名称 旧陸軍糧秣支廠建物(きゅうりくぐんりょうまつししょうたてもの)
指定年月日 昭和60年4月22日
概要 れんが及び鉄筋コンクリート造、建築面積1,469m2、二階建、玄関ポーチ付、銅板葺(但し、指定は外壁、屋根、庇部分)
所在地 南区宇品御幸二丁目6-20

軍事都市としての発展


  近代における広島の都市としての発展は、軍都としての性格を抜きにしては語ることができません。広島には明治6年(1873)にすでに陸軍の鎮台(ちんだい)が置かれていましたが、明治27年(1894)の日清戦争の開戦とともに、軍事拠点としての重要性が注目され始めます。というのも、宇品港が整備され、山陽鉄道によって東京と結ばれていた広島には、軍需物資や兵員を集め、大陸へ送り出す拠点としての条件が整っていたからです。
 これをきっかけに、広島には数々の軍事施設が建設されました。その手始めとなったのは、明治31年(1898)、牛田(東区)に設置された軍用水道でした。これは軍用としてだけではなく、民間への給水用としても利用され、市民の生活に大きな影響を与えました。また、広島駅と宇品港を結ぶ宇品線沿いを中心に、陸軍の施設も数多く建設されました。

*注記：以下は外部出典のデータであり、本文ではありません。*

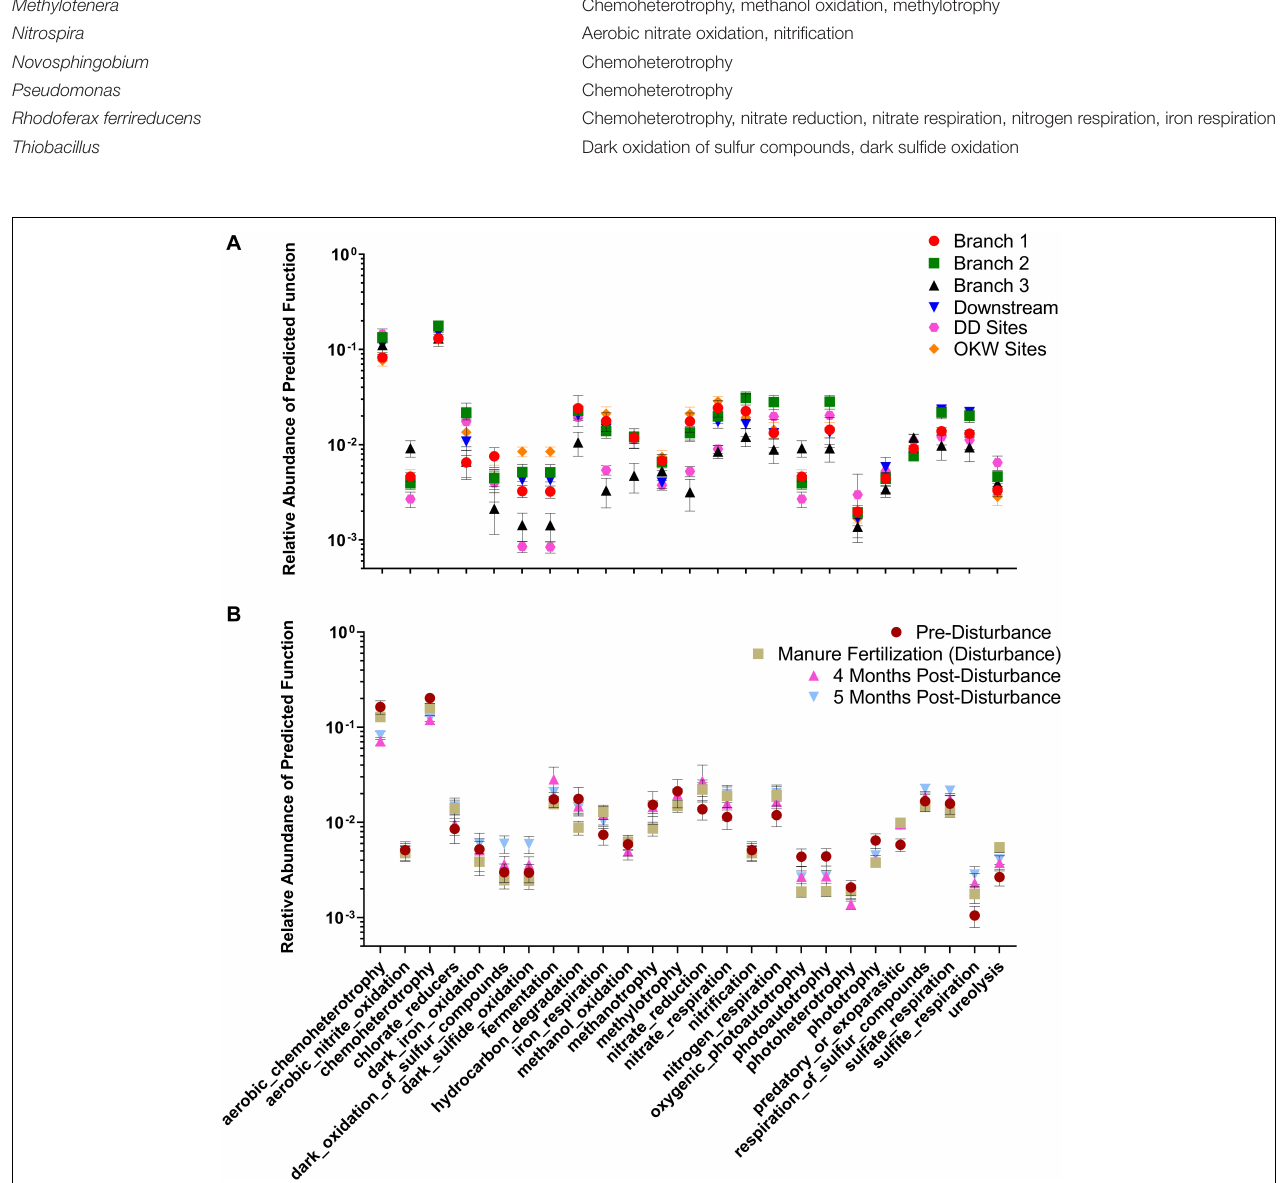
Frontiers in Microbiology |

この糧秣支廠もそのひとつですが、他に明治38年(1905)の陸軍被服廠(南区皆実町)、翌39年(1906)に陸軍兵器廠(現広大医学部資料館)などが相次いで建てられました。しかし、軍都として発展した広島は、昭和20年の原爆投下により、一瞬のうちに灰燼に帰することになります。この糧秣支廠の建物も相当の衝撃を受けたらしく、今でも内部に残る2本の折れ曲がった鉄骨が、その凄まじさを伝えています。また、この建物は、原爆投下直後、被災者の避難所にあてられており、被爆の歴史を語る証人でもあるのです。

「広島市の文化財」広島市教育委員会編より。